Dual Luciferase Reporter Assay
A dual luciferase reporter assay was conducted in Nicotiana benthamiana leaves according to a previous report (Espley et al., 2007). Upstream regions from the ATG start site of four peach genes, DFR (1.6 Kb), LAR1 (1.4 Kb), ANR (1.9 Kb), and UFGT (2.5 Kb), were isolated and inserted into multiple cloning site of vector pGreen 0800-LUC (Hellens et al., 2005). All the constructs were transformed into Agrobacterium tumefaciens GV3101, and incubated at 28°C for 2 days. The confluent bacteria was resuspended in infiltration buffer (10 mM MgCl2, 0.5 μM acetosyringone) and incubated at room temperature without shaking for 2 h before infiltration. Transient transformation was conducted by mixing 100 mL Agrobacterium strain GV3101 culture transformed with the reporter cassette with 450 μL Agrobacterium culture transformed with a cassette containing PpMYBPA1, PpMYB7, PpbHLH3, or PpbHLH33 fused to the 35S promoter. All analyses were repeated at least four times using biological replicates. The ratio of LUC to Ren activity was measured 3 days after infiltration using Dual-Glo® Luciferase Assay System (Promega Corporation, Madison, WI, USA).

**Exercise instructions**:
[1] Summarize the dual luciferase reporter assay method in two sentences.
[2] Write a continuation of the dual luciferase assay method, beginning after its final sentence.

**Source data**:
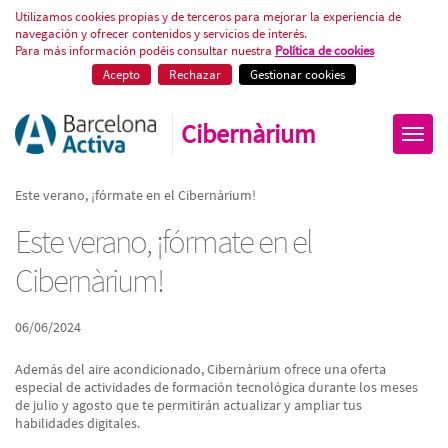
Este verano, ¡fórmate en el Cibe
Utilizamos cookies propias y de terceros para mejorar la experiencia de
navegación y ofrecer contenidos y servicios de interés.
Para más información podéis consultar nuestra
Política de cookies
Acepto
Rechazar
Gestionar cookies
Cibernàrium
Este verano, ¡fórmate en el Cibernàrium!
Este verano, ¡fórmate en el
Cibernàrium!
06/06/2024
Además del aire acondicionado, Cibernàrium ofrece una oferta
especial de actividades de formación tecnológica durante los meses
de julio y agosto que te permitirán actualizar y ampliar tus
habilidades digitales.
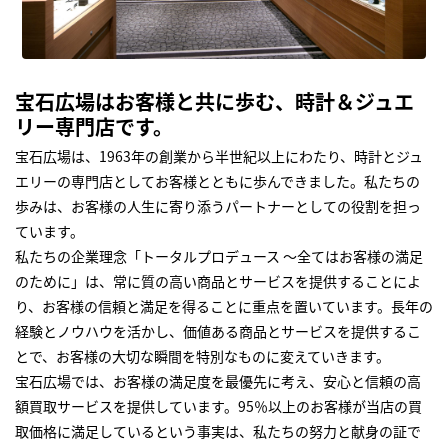
宝石広場はお客様と共に歩む、時計＆ジュエ
リー専門店です。
宝石広場は、1963年の創業から半世紀以上にわたり、時計とジュ
エリーの専門店としてお客様とともに歩んできました。私たちの
歩みは、お客様の人生に寄り添うパートナーとしての役割を担っ
ています。
私たちの企業理念「トータルプロデュース ～全てはお客様の満足
のために」は、常に質の高い商品とサービスを提供することによ
り、お客様の信頼と満足を得ることに重点を置いています。長年の
経験とノウハウを活かし、価値ある商品とサービスを提供するこ
とで、お客様の大切な瞬間を特別なものに変えていきます。
宝石広場では、お客様の満足度を最優先に考え、安心と信頼の高
額買取サービスを提供しています。95％以上のお客様が当店の買
取価格に満足しているという事実は、私たちの努力と献身の証で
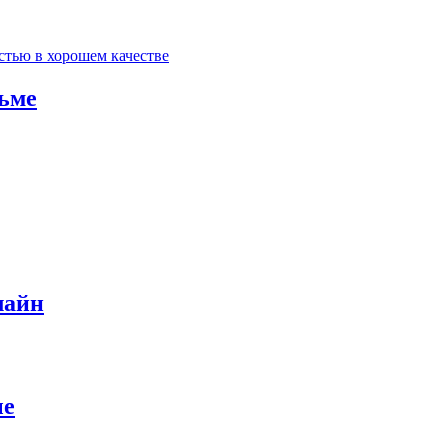
ьме
лайн
ые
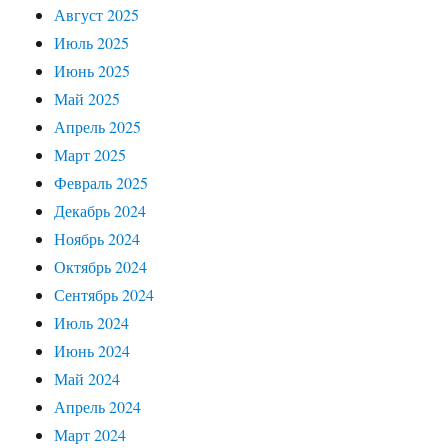
Август 2025
Июль 2025
Июнь 2025
Май 2025
Апрель 2025
Март 2025
Февраль 2025
Декабрь 2024
Ноябрь 2024
Октябрь 2024
Сентябрь 2024
Июль 2024
Июнь 2024
Май 2024
Апрель 2024
Март 2024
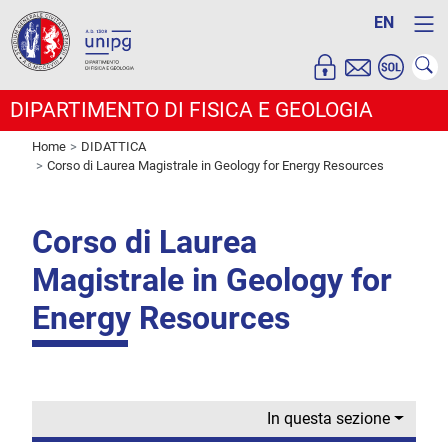
EN
DIPARTIMENTO DI FISICA E GEOLOGIA
Home
DIDATTICA
Corso di Laurea Magistrale in Geology for Energy Resources
Corso di Laurea
Magistrale in Geology for
Energy Resources
In questa sezione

**Expected responses**:
[1] Upstream regions of four peach genes (DFR, LAR1, ANR, and UFGT) were inserted into the pGreen 0800-LUC vector, transformed into Agrobacterium tumefaciens GV3101, and infiltrated into Nicotiana benthamiana leaves together with cultures carrying PpMYBPA1, PpMYB7, PpbHLH3, or PpbHLH33 fused to the 35S promoter. The ratio of LUC to Ren activity was measured 3 days after infiltration using the Dual-Glo® Luciferase Assay System, and all analyses were repeated at least four times with biological replicates.

[2]
Firefly Luciferase Complementation Assay
Firefly luciferase complementation assay was conducted using N. benthamiana young leaves according to a previous report (Chen et al., 2008). The full coding region of PpMYB7 was inserted into binary vector pCambia1300-NLuc, while the full coding regions of PpbHLH3 and PpbHLH33 were inserted individually into pCambia1300-CLuc. The primer sequences are listed in Supplementary Table S1. Preparation and infiltration of A. tumefaciens were performed using the same protocol as described for dual luciferase reporter assay. Luminescence units were measured using an Infinite M200 luminometer (Tecan, Mannerdorf, Switzerland). Leaf disks (exactly 2 cm in diameter) were punched adjacent to the infiltration site and firefly luciferase activity was assayed using Steady-Glo® Luciferase Assay System® (Promega Corporation, Madison, WI, USA) according to the manufacturer’s instructions.
Quantification of Flavan-3-ols in Peach Fruits
Peach fruit sample was ground into fine powder, and 10 mg of powder was added to 1 mL of 70% (v/v) acetone containing 0.1% (w/v) ascorbic acid. The mixture was incubated at room temperature for 24 h in darkness. The extract was centrifuged and the supernatant was transferred to a 1.5 ml microcentrifuge tube. The extract was purified by adding equal amount of chloroform and the supernatant was collected. The solvent was evaporated, and the extract was resuspended in 500 μL of water/methanol (1:1, v/v). PAs were quantified using high-performance liquid chromatography (HPLC) according to our previously reported protocol (Liao et al., 2015). Briefly, the HPLC Separation was performed on a Hisep C18-T column (5 μm, 4.6 mm × 150 mm; Weltech, Co., Ltd., Wuhan, China). The PAs were observed under UV detector at 280 nm and determined according to retention time of standards, including catechin and epicatechin (Sigma). All analyses were repeated three times using biological replicates.
Quantitative Real-Time PCR (qRT-PCR)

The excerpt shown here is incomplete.